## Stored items
↓↓↓
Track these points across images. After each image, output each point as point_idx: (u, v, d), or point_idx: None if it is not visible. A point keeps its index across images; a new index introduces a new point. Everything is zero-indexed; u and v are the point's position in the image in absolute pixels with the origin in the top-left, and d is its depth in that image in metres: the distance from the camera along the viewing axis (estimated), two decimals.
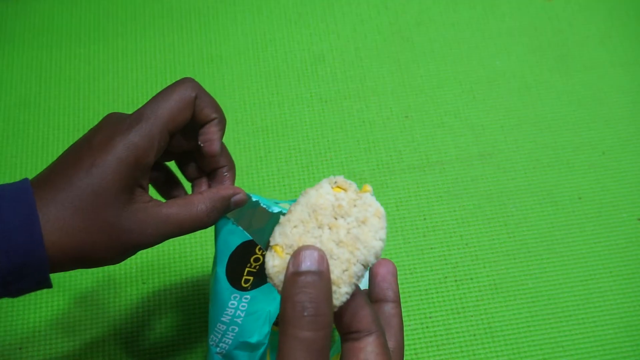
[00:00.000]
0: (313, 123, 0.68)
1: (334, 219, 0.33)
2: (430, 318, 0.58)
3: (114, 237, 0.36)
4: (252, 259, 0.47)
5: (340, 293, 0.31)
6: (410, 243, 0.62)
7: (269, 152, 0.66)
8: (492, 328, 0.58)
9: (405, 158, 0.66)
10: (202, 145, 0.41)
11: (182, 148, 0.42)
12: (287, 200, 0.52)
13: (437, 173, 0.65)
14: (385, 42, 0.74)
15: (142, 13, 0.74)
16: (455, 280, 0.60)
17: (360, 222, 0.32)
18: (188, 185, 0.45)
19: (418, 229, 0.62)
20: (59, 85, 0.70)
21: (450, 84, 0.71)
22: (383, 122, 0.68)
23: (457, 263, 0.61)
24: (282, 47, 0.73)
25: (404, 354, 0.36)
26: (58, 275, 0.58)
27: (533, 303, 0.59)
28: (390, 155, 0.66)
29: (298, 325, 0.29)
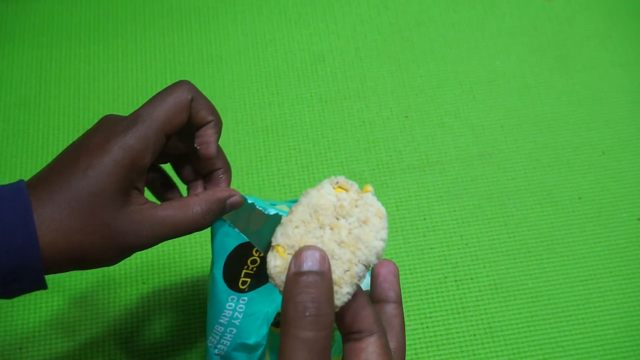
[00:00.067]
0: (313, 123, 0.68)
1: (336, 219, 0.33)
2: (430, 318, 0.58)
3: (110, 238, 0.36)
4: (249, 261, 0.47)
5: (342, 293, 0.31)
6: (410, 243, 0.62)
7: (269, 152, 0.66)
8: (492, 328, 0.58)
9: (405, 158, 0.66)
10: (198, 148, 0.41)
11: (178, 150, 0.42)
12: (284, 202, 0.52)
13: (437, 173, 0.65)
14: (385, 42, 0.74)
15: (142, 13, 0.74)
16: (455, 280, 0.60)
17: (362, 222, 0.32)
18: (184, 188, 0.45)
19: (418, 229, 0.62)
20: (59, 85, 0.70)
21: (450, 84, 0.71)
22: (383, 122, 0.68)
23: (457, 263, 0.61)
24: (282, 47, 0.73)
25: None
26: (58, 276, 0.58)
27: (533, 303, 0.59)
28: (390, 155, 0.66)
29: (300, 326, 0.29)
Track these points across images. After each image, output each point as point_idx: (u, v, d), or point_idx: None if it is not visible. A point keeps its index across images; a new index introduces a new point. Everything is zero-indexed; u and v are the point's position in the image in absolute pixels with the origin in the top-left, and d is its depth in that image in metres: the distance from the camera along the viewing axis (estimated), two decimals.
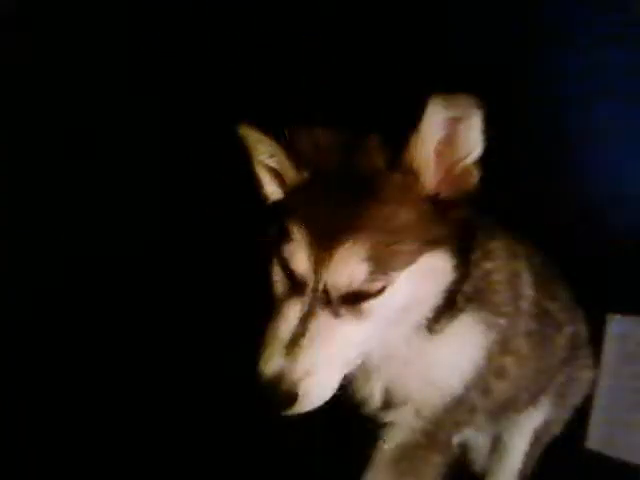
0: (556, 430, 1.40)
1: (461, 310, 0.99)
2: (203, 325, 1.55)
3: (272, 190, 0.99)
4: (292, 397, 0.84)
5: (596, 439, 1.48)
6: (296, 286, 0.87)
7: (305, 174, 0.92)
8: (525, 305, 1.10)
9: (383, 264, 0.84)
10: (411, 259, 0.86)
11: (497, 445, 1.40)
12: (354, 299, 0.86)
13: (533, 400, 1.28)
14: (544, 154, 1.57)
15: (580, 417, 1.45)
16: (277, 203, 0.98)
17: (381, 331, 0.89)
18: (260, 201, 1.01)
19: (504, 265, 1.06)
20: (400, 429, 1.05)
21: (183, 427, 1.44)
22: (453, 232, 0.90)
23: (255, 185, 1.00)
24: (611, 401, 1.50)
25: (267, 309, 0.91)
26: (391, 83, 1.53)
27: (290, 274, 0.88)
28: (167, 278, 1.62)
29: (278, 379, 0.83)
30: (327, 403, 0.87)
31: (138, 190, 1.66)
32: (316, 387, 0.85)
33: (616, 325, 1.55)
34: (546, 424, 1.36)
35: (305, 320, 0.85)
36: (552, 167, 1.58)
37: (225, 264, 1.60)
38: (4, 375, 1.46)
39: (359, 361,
↑↑↑
↓↓↓
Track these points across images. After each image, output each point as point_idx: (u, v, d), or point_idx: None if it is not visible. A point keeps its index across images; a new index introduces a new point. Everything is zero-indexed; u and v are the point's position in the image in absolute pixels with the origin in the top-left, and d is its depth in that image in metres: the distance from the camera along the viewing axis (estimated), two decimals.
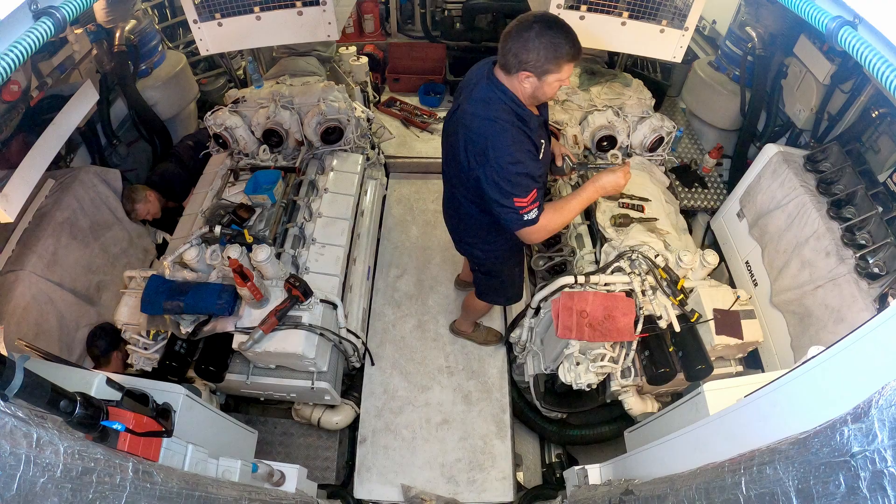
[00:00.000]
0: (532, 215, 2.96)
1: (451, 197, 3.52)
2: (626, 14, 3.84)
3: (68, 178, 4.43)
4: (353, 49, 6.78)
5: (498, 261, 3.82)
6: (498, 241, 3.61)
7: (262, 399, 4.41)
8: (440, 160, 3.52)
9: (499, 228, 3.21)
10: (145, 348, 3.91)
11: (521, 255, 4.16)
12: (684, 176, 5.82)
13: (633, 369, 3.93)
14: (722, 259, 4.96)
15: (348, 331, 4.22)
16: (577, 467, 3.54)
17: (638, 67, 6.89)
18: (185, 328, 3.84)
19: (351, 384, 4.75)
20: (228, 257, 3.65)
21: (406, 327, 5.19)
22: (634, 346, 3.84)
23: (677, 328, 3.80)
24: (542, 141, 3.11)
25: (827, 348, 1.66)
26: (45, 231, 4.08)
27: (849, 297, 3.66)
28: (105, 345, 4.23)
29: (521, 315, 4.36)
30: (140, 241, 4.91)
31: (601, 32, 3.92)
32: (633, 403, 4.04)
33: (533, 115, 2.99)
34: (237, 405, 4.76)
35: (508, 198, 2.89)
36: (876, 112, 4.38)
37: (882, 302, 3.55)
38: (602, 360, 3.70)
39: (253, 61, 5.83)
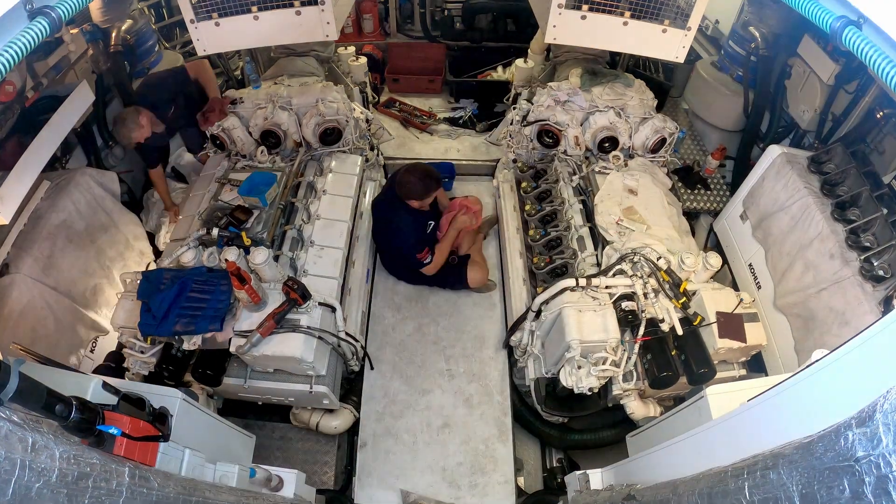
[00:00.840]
↑↑↑
## What the task requires
Out of the data above, give again only the lines starting at the one holding "19: (351, 384, 4.75)" and ending at the one holding "32: (633, 403, 4.04)", unchanged.

## Solution to the exercise
19: (351, 384, 4.75)
20: (228, 257, 3.65)
21: (406, 327, 5.19)
22: (634, 346, 3.84)
23: (677, 328, 3.80)
24: (542, 141, 3.11)
25: (827, 348, 1.66)
26: (45, 231, 4.08)
27: (849, 297, 3.66)
28: (105, 345, 4.23)
29: (521, 315, 4.36)
30: (140, 241, 4.91)
31: (601, 32, 3.92)
32: (633, 403, 4.04)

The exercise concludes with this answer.